Though these pieces of DNA are not genes, they interact with genes that hop around to different sites within a chromosome (perhaps you heard about Barbara McClintok’s 1983 Nobel Prize winning discovery of “jumping genes”. All cells have enzymes that cut transposons out of a string of DNA, which then insert back in at other locations in the DNA. Sometimes the cut includes an adjacent gene along with the transposon, and thus when reinsertion occurs the gene hitchhikes along to the new location. The jumping around is not random; it occurs preferentially into active protein-coding regions, even sometimes in a different chromosome. The potential for changing function is enormous, yet we don’t know just what functional consequences occur. We do know that the process is most common in humans and higher primates. And these are not "random" mutations.

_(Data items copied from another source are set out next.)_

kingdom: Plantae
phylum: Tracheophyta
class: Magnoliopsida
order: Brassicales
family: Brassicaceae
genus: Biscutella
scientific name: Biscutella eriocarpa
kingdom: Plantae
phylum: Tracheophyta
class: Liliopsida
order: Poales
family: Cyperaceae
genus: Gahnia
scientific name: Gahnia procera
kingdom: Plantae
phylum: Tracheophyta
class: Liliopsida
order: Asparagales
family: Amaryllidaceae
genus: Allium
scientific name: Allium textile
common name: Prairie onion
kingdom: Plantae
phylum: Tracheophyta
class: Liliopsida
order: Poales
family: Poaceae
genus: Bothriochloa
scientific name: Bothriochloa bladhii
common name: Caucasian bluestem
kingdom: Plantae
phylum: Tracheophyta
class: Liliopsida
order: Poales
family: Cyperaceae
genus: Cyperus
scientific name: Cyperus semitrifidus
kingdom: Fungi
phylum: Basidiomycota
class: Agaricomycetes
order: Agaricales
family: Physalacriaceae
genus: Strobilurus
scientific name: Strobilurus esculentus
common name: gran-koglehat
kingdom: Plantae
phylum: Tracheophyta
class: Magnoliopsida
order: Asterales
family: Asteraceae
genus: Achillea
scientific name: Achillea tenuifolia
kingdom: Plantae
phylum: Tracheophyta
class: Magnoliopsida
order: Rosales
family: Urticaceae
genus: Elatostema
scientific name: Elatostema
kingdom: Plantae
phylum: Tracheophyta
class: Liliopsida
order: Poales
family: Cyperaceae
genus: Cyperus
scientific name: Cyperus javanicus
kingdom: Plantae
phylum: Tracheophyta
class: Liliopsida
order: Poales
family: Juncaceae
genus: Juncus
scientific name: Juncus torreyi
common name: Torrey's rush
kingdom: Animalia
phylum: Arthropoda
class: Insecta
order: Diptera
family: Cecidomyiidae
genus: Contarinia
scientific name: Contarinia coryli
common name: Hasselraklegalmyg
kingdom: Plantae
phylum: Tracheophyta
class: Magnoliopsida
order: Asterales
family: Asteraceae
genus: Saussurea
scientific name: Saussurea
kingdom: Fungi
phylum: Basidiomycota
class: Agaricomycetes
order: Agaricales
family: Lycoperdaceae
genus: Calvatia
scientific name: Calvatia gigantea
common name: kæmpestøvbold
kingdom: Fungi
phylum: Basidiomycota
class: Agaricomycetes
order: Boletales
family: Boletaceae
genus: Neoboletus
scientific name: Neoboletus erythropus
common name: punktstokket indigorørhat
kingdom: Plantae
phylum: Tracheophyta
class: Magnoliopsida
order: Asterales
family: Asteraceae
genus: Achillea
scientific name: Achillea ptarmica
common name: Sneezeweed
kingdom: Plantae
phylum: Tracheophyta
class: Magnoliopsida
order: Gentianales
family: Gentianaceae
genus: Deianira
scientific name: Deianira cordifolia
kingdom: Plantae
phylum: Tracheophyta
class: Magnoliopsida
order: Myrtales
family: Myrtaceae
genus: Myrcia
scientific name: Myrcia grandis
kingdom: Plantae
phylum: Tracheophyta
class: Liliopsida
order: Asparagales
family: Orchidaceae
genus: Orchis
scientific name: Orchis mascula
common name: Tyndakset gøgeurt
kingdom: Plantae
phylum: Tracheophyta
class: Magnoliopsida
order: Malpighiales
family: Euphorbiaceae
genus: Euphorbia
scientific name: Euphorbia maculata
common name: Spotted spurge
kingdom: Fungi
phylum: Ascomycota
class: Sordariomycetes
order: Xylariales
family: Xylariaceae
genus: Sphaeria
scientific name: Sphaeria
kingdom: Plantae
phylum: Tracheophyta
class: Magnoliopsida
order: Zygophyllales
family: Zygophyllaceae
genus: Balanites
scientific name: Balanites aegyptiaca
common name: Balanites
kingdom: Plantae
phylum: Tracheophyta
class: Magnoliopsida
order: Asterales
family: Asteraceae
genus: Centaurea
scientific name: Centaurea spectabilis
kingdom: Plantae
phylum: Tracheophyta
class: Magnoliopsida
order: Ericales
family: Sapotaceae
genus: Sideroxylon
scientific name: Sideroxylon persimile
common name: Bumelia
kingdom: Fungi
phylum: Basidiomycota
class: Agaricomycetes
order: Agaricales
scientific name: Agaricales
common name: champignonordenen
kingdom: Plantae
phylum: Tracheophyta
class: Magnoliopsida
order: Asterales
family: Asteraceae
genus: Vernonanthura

We have known for some time that all cells are influenced by epigenetic effects; that is, events in the environment can alter the genome. The mechanism may well involve retrotransposons. Gene manipulation may be especially robust for altering learning and memory. It may be no accident that retrotransposon mutations were seen in human hippocampus, the brain region most directly involved in forming memories and the one part of the brain where new cells are continuously born in adults. Memory of learned events results from more or less lasting changes in the junctions (synapses) among cells in the circuits that processed the learning. These lasting changes are enabled by new protein production in those synapses. That protein is under genetic control (thus a memory can be sustained because the genes can replace any protein that degrades over time).
The implications of this discovery for learning and memory―and brain function in general―are inestimable. More importantly, and here is where the “Brave New World” comes in, there should be the potential for manipulating gene functions in predictable and lasting ways by using synthetic transposons (which should be easy to manufacture). Transport of synthetic retrotransposons into neurons might be accomplished by packaging them with a harmless virus; the basics of “transfection” technology are already well established. The hard part will be in discovering what transposons produce desired changes in brain function. But it seems reasonable to test various retrotransposons in the hope that some can be found that will help to cement or magnify memories and perhaps others that erase unwanted memories, as occur in post-traumatic stress syndrome. There is a potential down-side, however. Some retrotransposons may be a cause of cancer.
Source:
Baillie, J. K., et al. (2011) Somatic retrotransposition
alters the genetic landscape of the human brain. Nature. 479: 534-537.